### RECORDS FOR THE TASK ###

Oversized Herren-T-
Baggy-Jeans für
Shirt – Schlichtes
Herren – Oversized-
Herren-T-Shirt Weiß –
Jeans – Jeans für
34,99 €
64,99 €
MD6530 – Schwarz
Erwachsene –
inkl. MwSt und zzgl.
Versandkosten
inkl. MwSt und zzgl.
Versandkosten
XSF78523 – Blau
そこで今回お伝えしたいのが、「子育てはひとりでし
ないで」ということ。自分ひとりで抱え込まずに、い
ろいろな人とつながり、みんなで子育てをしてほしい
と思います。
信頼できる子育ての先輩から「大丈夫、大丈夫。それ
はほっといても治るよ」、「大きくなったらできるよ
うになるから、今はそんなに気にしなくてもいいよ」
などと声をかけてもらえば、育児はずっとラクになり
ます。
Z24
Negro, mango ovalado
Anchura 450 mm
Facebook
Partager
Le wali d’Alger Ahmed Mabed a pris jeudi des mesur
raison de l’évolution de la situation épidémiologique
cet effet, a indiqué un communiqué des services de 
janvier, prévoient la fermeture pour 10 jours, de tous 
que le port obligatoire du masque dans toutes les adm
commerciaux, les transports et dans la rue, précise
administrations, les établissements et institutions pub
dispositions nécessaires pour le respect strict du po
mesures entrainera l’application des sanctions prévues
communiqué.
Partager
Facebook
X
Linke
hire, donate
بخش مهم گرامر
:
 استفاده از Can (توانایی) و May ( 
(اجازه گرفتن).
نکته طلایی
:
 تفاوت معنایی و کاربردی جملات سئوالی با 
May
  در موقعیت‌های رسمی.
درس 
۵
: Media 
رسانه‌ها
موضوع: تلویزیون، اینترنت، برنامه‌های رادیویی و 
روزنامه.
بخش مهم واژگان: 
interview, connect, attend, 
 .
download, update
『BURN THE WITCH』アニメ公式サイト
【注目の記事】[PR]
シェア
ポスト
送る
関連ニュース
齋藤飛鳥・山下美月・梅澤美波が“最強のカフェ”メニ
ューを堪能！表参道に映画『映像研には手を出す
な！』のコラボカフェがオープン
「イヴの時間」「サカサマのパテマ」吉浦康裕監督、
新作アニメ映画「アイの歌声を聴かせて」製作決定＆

###
### RECORDS FOR THE TASK ###

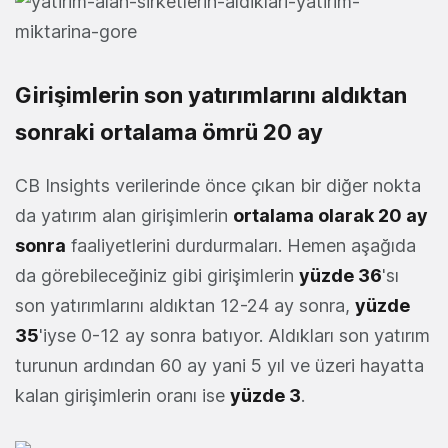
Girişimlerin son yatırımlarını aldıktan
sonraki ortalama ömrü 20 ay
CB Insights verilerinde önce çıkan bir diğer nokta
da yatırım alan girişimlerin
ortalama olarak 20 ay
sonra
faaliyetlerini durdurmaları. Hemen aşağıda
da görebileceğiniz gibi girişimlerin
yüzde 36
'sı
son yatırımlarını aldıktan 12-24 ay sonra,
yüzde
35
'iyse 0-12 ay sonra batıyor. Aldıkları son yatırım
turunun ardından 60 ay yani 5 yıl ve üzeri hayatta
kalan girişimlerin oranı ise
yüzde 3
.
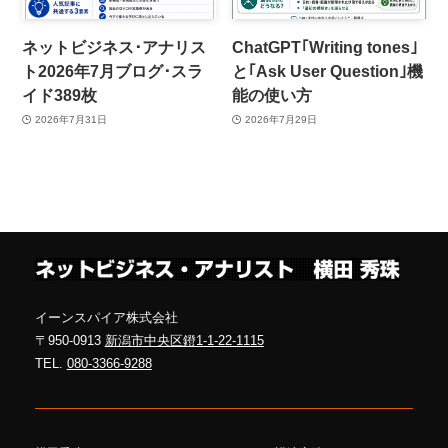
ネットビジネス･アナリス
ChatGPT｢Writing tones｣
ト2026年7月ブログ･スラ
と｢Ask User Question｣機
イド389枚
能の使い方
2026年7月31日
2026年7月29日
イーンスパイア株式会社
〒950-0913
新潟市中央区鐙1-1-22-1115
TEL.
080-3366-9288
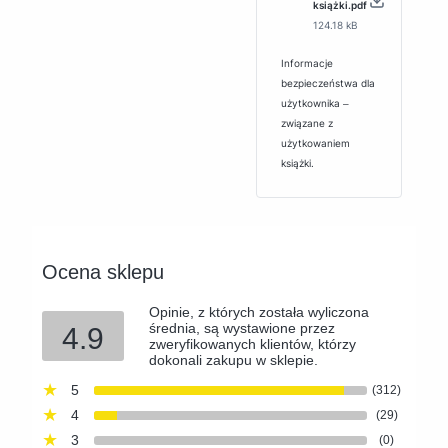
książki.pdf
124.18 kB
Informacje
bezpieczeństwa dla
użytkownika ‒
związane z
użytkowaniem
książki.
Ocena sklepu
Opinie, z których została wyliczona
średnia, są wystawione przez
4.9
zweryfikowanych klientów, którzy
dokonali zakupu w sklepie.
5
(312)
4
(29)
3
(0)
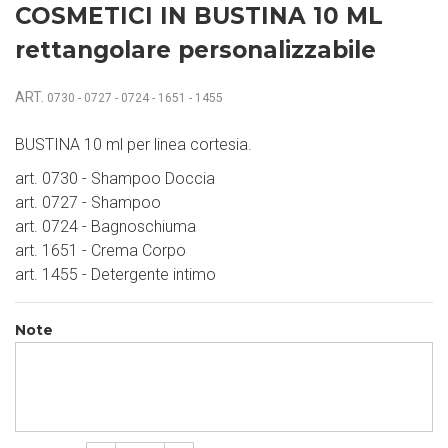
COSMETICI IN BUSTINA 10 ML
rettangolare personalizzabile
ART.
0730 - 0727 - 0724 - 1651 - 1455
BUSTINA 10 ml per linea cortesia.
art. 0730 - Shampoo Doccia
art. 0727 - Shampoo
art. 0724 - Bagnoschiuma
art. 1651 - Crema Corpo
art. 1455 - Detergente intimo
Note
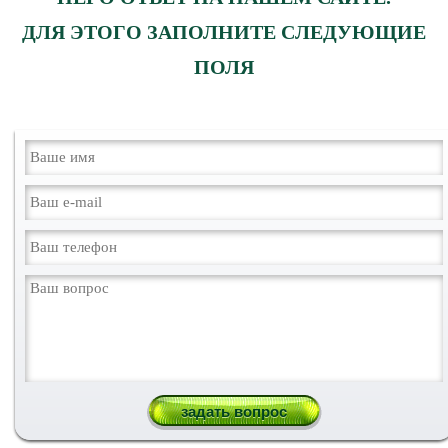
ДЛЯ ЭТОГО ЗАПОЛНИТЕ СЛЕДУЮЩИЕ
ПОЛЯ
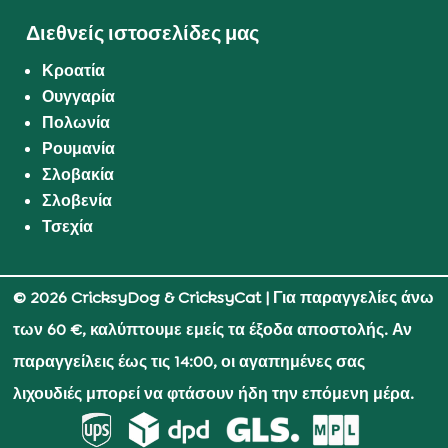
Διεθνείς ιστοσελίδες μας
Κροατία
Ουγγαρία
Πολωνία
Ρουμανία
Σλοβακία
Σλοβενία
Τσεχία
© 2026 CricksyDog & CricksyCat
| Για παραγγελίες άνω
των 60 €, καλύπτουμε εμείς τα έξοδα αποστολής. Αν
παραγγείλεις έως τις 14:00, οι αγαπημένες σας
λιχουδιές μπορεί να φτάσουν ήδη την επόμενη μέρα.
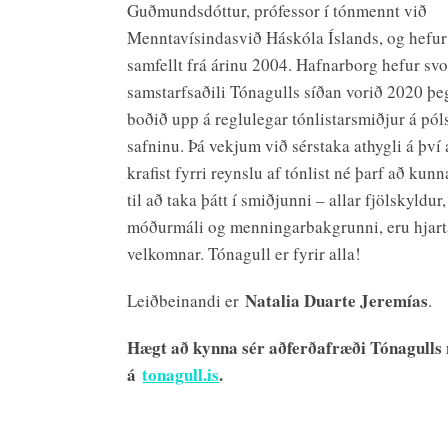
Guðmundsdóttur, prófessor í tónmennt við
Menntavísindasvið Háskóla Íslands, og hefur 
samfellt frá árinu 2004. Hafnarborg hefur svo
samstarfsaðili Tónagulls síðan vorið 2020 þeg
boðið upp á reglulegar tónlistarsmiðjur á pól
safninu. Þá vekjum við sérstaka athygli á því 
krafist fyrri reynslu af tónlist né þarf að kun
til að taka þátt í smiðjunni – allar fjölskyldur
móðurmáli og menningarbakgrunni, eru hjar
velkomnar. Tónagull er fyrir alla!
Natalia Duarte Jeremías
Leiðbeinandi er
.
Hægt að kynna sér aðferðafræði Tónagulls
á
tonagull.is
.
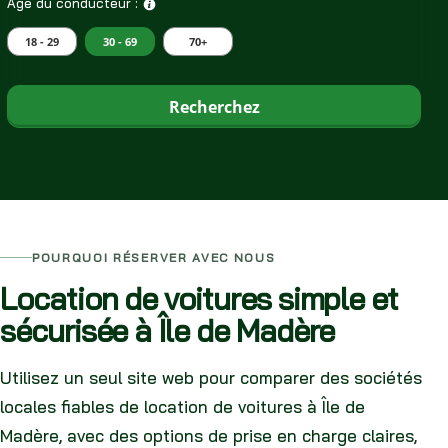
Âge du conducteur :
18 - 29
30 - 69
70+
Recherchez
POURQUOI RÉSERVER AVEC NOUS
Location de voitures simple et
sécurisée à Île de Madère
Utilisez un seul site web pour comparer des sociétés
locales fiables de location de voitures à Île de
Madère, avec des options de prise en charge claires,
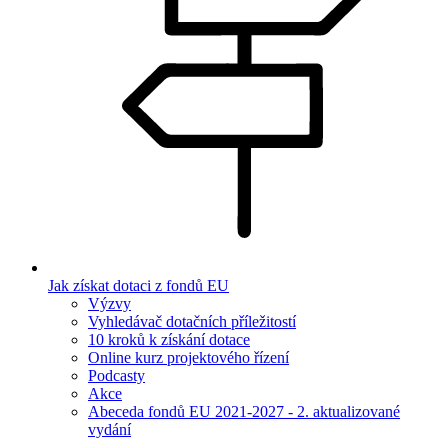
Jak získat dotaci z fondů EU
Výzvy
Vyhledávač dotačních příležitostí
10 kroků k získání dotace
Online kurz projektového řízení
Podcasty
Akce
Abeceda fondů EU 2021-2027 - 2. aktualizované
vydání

###

▸ **EXERCISE**
Look above for the line with "تفاوت معنایی و کاربردی جملات سئوالی با" and the line with "新作アニメ映画「アイの歌声を聴かせて」製作決定＆"; transcribe both and all lines in between, exactly, and nothing else.

▸ **EXERCISE RESPONSE**
 تفاوت معنایی و کاربردی جملات سئوالی با 
May
  در موقعیت‌های رسمی.
درس 
۵
: Media 
رسانه‌ها
موضوع: تلویزیون، اینترنت، برنامه‌های رادیویی و 
روزنامه.
بخش مهم واژگان: 
interview, connect, attend, 
 .
download, update
『BURN THE WITCH』アニメ公式サイト
【注目の記事】[PR]
シェア
ポスト
送る
関連ニュース
齋藤飛鳥・山下美月・梅澤美波が“最強のカフェ”メニ
ューを堪能！表参道に映画『映像研には手を出す
な！』のコラボカフェがオープン
「イヴの時間」「サカサマのパテマ」吉浦康裕監督、
新作アニメ映画「アイの歌声を聴かせて」製作決定＆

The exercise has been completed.